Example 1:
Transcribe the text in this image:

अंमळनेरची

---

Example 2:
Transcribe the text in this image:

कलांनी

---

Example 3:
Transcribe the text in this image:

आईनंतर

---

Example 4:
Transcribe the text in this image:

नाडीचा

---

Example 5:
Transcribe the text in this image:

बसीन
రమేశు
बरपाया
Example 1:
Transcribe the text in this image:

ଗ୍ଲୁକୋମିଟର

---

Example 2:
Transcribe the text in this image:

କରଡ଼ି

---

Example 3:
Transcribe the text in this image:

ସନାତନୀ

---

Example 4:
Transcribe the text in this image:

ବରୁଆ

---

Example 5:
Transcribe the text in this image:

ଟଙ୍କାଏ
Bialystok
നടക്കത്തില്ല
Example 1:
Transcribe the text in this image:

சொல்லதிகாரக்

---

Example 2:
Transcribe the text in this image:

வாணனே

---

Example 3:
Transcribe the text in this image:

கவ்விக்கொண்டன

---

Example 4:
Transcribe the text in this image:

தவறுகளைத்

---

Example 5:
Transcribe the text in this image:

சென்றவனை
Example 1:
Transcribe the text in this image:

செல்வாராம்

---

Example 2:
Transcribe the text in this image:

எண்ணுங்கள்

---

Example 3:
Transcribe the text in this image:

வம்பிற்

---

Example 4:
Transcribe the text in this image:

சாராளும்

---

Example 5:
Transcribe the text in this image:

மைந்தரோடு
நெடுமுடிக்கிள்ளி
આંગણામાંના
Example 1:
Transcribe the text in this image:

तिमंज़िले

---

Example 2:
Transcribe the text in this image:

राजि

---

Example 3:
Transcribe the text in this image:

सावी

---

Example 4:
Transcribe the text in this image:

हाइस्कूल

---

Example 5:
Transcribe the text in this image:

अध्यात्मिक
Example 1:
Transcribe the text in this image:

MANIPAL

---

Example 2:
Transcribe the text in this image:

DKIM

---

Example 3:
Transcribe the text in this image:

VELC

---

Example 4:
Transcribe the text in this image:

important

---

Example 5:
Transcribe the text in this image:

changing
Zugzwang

• • •

__WORK ITEM__
All entries above are to be repeated verbatim, down to the last line.

__RESPONSE TO THE EXERCISE__
Example 1:
Transcribe the text in this image:

अंमळनेरची

---

Example 2:
Transcribe the text in this image:

कलांनी

---

Example 3:
Transcribe the text in this image:

आईनंतर

---

Example 4:
Transcribe the text in this image:

नाडीचा

---

Example 5:
Transcribe the text in this image:

बसीन
రమేశు
बरपाया
Example 1:
Transcribe the text in this image:

ଗ୍ଲୁକୋମିଟର

---

Example 2:
Transcribe the text in this image:

କରଡ଼ି

---

Example 3:
Transcribe the text in this image:

ସନାତନୀ

---

Example 4:
Transcribe the text in this image:

ବରୁଆ

---

Example 5:
Transcribe the text in this image:

ଟଙ୍କାଏ
Bialystok
നടക്കത്തില്ല
Example 1:
Transcribe the text in this image:

சொல்லதிகாரக்

---

Example 2:
Transcribe the text in this image:

வாணனே

---

Example 3:
Transcribe the text in this image:

கவ்விக்கொண்டன

---

Example 4:
Transcribe the text in this image:

தவறுகளைத்

---

Example 5:
Transcribe the text in this image:

சென்றவனை
Example 1:
Transcribe the text in this image:

செல்வாராம்

---

Example 2:
Transcribe the text in this image:

எண்ணுங்கள்

---

Example 3:
Transcribe the text in this image:

வம்பிற்

---

Example 4:
Transcribe the text in this image:

சாராளும்

---

Example 5:
Transcribe the text in this image:

மைந்தரோடு
நெடுமுடிக்கிள்ளி
આંગણામાંના
Example 1:
Transcribe the text in this image:

तिमंज़िले

---

Example 2:
Transcribe the text in this image:

राजि

---

Example 3:
Transcribe the text in this image:

सावी

---

Example 4:
Transcribe the text in this image:

हाइस्कूल

---

Example 5:
Transcribe the text in this image:

अध्यात्मिक
Example 1:
Transcribe the text in this image:

MANIPAL

---

Example 2:
Transcribe the text in this image:

DKIM

---

Example 3:
Transcribe the text in this image:

VELC

---

Example 4:
Transcribe the text in this image:

important

---

Example 5:
Transcribe the text in this image:

changing
Zugzwang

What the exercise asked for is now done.